Agora, a Kiehl’s encontrou um novo parceiro com a Life Time. O gerente geral da Kiehl’s, John Reed, espera que a parceria leve a mais oportunidades para colaborações de marketing em eventos especiais, como aulas de spinning ao ar livre ou corridas.
“Era hora de um novo começo”, disse ele, observando que não há “ressentimentos, apenas objetivos diferentes” com a Equinox. Levou cerca de um ano para o acordo com a Life Time se concretizar e a Kiehl’s aproveitou a oportunidade para brincar com a notícia nas redes sociais.
Reed disse que é importante procurar padrões quando se trata de clientes-alvo e potenciais parceiros de marca. Por exemplo, a Life Time, que começou como uma marca do Centro-Oeste, está se expandindo para as faixas litorâneas dos EUA, onde vivem mais clientes abastados e orientados para o estilo de vida da Kiehl’s. A parceria com a Life Time é uma das maiores iniciativas da Kiehl’s este ano, acrescentou.
“Quando você, como anunciante, entra na história e traz mais fãs para ela, eles se engajarão e gerarão muitas menções espontâneas, muita cobertura e burburinho da marca que você não pode pagar”, disse ele.
Antes de qualquer parceria, as marcas precisam delinear os objetivos e garantir que todos estejam alinhados com as metas do relacionamento, dizem os especialistas. Uma empresa pode estar procurando crescimento de público e outra buscando vendas diretas, disse Kate English, cofundadora e líder de marketing da Collab-it, observando que as marcas devem estar alinhadas nos KPIs. Ela acrescentou que fazer um teste antes de um programa maior e de longo prazo poderia ajudar as marcas a ver se um acordo faz sentido.
Alinhamento de valores
As marcas também devem verificar potenciais parceiros de uma perspectiva de valores para garantir que estejam na mesma página. Elas devem ser transparentes sobre esses valores desde cedo para evitar atritos posteriores, disse Margot Bloomstein, autora de “Trustworthy: How the Smartest Brands Beat Cynicism and Bridge the Trust Gap”.
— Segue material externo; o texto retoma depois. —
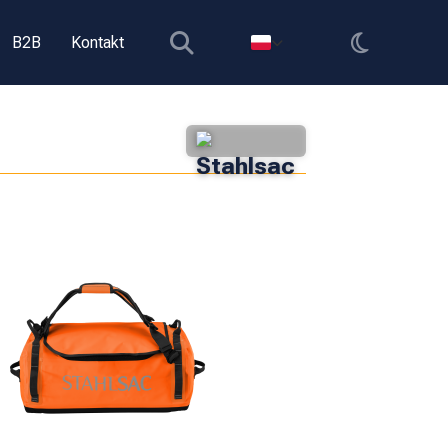
B2B
Kontakt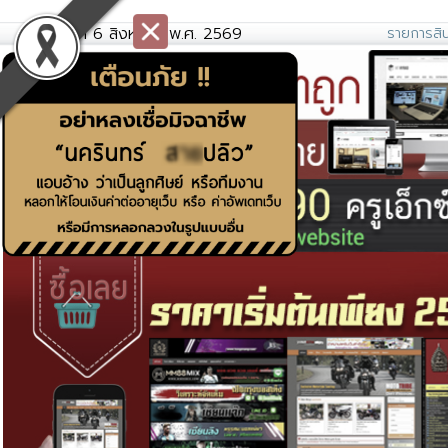
วันพฤหัสที่ 6 สิงหาคม พ.ศ. 2569
รายการสิน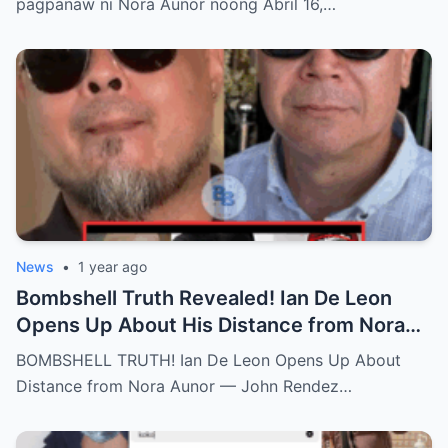
pagpanaw ni Nora Aunor noong Abril 16,…
News
•
1 year ago
Bombshell Truth Revealed! Ian De Leon
Opens Up About His Distance from Nora
Aunor – John Rendez Accused of Causing
BOMBSHELL TRUTH! Ian De Leon Opens Up About
an Irreparable Rift in the Family!
Distance from Nora Aunor — John Rendez…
É claro que tais coisas podem mudar com o tempo, e as marcas precisam estar preparadas para isso. Bloomstein apontou para o fim da colaboração da Gap com Ye, anteriormente conhecido como Kanye West. Embora o acordo da Yeezy tivesse sido planejado para durar 10 anos após sua estreia, em 2020, ele terminou de forma ríspida em 2022, após os comentários antissemitas amplamente divulgados por West. O rapper acusou a Gap de quebra de contrato, enquanto a empresa de vestuário culpou um desalinhamento de visão.
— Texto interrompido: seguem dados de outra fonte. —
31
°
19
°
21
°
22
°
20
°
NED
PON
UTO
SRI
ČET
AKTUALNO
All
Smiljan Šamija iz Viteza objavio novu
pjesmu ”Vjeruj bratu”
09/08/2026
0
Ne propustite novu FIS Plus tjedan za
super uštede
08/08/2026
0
“As coisas podem mudar rapidamente”, disse Bloomstein, observando que os valores de muitas organizações estão evoluindo como resultado da liderança ou de certas alianças políticas, por exemplo. “Nem todos os relacionamentos são feitos para durar para sempre – alguns são por um ano, alguns por uma vida, alguns por uma estação… investir em comunicação aberta ajuda a garantir que a parceria seja viável pelo tempo que desejarem.”
Especialistas disseram que as marcas também devem ser abertas com seus clientes e com o público, sobre o que deu errado em certos acordos. As marcas também podem ser honestas sobre o que aconteceu em suas próprias mídias sociais, às vezes usando o ocorrido de forma irônica para se engajar ainda mais com seus fãs e impulsionar uma nova narrativa.
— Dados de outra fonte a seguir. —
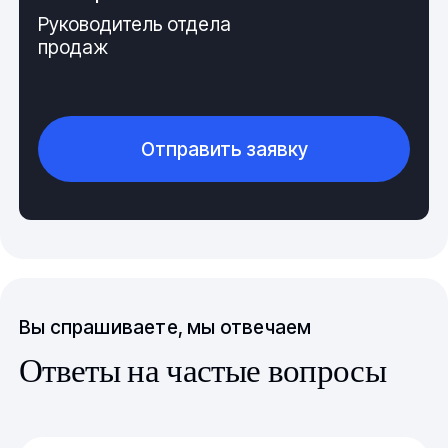
Руководитель отдела
продаж
Отправить заявку
Вы спрашиваете, мы отвечаем
Ответы на частые вопросы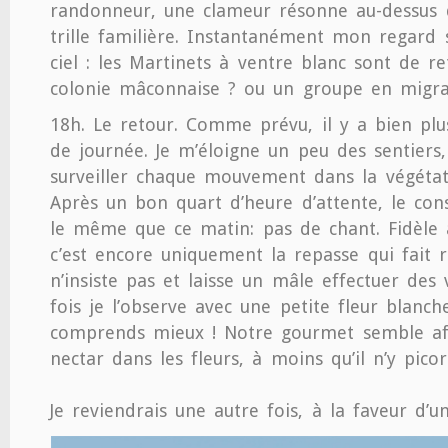
randonneur, une clameur résonne au-dessus 
trille familière. Instantanément mon regard 
ciel : les Martinets à ventre blanc sont de ret
colonie mâconnaise ? ou un groupe en migra
18h. Le retour. Comme prévu, il y a bien plu
de journée. Je m’éloigne un peu des sentier
surveiller chaque mouvement dans la végétat
Après un bon quart d’heure d’attente, le con
le même que ce matin: pas de chant. Fidèle 
c’est encore uniquement la repasse qui fait ré
n’insiste pas et laisse un mâle effectuer des 
fois je l’observe avec une petite fleur blanc
comprends mieux ! Notre gourmet semble aff
nectar dans les fleurs, à moins qu’il n’y pico
Je reviendrais une autre fois, à la faveur d’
Foi o caso da Kiehl’s, que postou várias “provocações” fazendo referência a rompimentos antes de seu anúncio com a Life Time. Assim como celebridades que tentam encobrir notícias de divórcio em eufemismos como “diferenças irreconciliáveis”, a verdade sempre aparece, disse Bloomstein, observando que é do interesse da marca se adiantar a isso.
“É muitas vezes mais bagunçado e mais nublado por julgamentos e críticas do que se as partes envolvidas tivessem abordado o assunto abertamente desde o início”, disse ela. “Envolver a mídia sobre o que mudou, esse tipo de investimento em comunicação também pode tornar o fim da parceria bem-sucedido e “sobrevivível” para ambas as partes.”